TASK TO COMPLETE
From the material below, pull out each line containing the word "series" and list those lines.

GIVEN ENTRIES
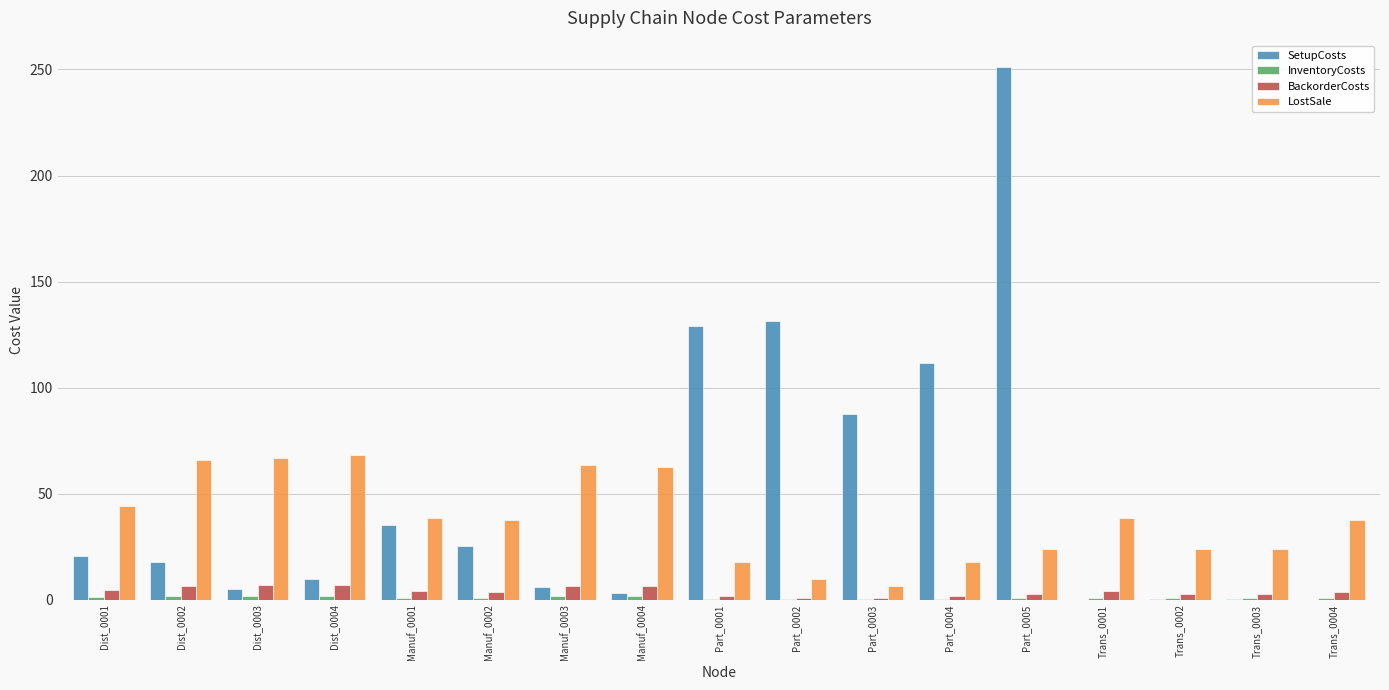

Which category has the highest value across all series?

Part_0005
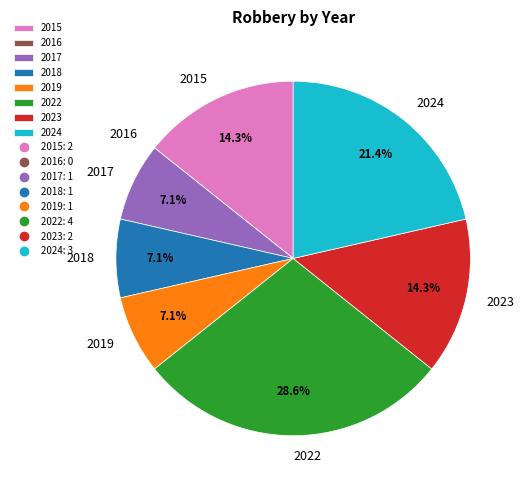

Is there a majority slice in this chart?

No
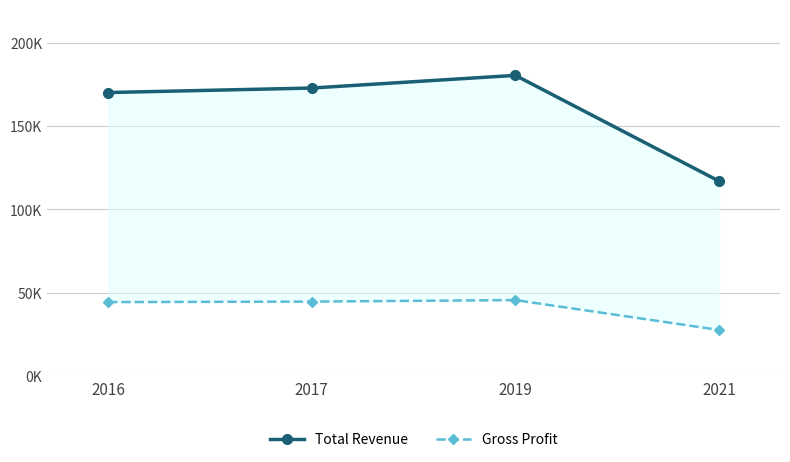

Which series has the largest total across all categories?

Total Revenue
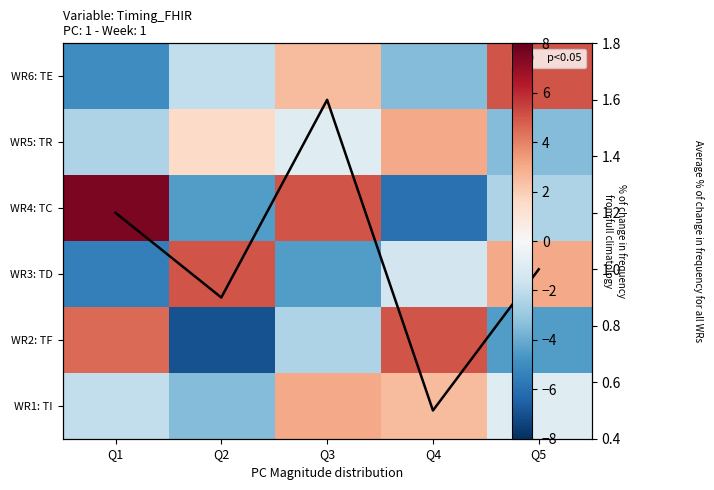

At which label does avg line reach its peak?

Q3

RESULT OF THE EXERCISE
Which category has the highest value across all series?
Which series has the largest total across all categories?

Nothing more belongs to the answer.